** Opening Supplied records block **
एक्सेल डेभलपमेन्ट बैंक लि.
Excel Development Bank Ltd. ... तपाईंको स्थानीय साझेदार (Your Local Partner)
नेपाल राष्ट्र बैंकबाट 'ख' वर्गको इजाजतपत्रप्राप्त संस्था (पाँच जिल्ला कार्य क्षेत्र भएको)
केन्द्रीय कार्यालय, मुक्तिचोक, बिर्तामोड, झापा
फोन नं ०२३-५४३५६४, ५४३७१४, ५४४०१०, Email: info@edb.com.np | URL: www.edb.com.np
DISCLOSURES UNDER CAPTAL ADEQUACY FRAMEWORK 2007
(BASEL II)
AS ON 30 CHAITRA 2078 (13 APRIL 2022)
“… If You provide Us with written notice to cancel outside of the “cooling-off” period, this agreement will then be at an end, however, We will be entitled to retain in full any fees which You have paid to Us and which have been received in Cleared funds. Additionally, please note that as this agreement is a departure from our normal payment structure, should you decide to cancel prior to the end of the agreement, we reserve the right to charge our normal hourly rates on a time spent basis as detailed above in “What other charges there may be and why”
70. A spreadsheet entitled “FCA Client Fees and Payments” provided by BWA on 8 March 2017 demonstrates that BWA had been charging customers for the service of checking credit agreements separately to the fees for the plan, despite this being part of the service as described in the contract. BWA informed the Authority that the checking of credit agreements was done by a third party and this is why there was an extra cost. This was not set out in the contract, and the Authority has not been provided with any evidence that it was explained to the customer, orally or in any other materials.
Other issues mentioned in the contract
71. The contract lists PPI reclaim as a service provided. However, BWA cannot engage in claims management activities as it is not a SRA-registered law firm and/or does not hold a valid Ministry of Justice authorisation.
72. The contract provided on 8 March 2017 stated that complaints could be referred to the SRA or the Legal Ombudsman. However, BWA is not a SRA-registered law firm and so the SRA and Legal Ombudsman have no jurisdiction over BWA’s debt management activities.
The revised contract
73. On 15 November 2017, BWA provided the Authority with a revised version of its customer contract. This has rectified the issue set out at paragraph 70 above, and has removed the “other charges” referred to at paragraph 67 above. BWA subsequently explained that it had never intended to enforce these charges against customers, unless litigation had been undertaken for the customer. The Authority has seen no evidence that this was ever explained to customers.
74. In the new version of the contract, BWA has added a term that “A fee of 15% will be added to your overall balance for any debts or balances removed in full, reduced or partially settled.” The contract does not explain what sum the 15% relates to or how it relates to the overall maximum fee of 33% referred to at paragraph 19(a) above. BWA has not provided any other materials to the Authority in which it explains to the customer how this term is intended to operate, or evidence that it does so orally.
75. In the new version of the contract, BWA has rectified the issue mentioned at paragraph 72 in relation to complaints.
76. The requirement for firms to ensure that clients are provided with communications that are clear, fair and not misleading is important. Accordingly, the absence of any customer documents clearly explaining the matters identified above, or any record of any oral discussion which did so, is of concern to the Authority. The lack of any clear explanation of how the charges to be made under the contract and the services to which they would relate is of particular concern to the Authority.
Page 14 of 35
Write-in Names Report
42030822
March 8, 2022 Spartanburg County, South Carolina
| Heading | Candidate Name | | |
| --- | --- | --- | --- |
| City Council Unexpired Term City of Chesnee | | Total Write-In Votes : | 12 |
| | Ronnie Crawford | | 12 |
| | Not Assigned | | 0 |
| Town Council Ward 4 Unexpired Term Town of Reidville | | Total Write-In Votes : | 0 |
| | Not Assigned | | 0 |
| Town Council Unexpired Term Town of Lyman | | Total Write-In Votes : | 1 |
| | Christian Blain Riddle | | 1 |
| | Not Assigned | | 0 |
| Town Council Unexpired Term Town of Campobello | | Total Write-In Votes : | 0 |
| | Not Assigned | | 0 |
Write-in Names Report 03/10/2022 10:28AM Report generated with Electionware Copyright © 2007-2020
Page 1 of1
** Closing Supplied records block **
### [Task directions]
Those lines from the one with "Town of Campobello" through the last line of the material above are to be retyped exactly, with nothing else.

### [Written response]
| Town Council Unexpired Term Town of Campobello | | Total Write-In Votes : | 0 |
| | Not Assigned | | 0 |
Write-in Names Report 03/10/2022 10:28AM Report generated with Electionware Copyright © 2007-2020
Page 1 of1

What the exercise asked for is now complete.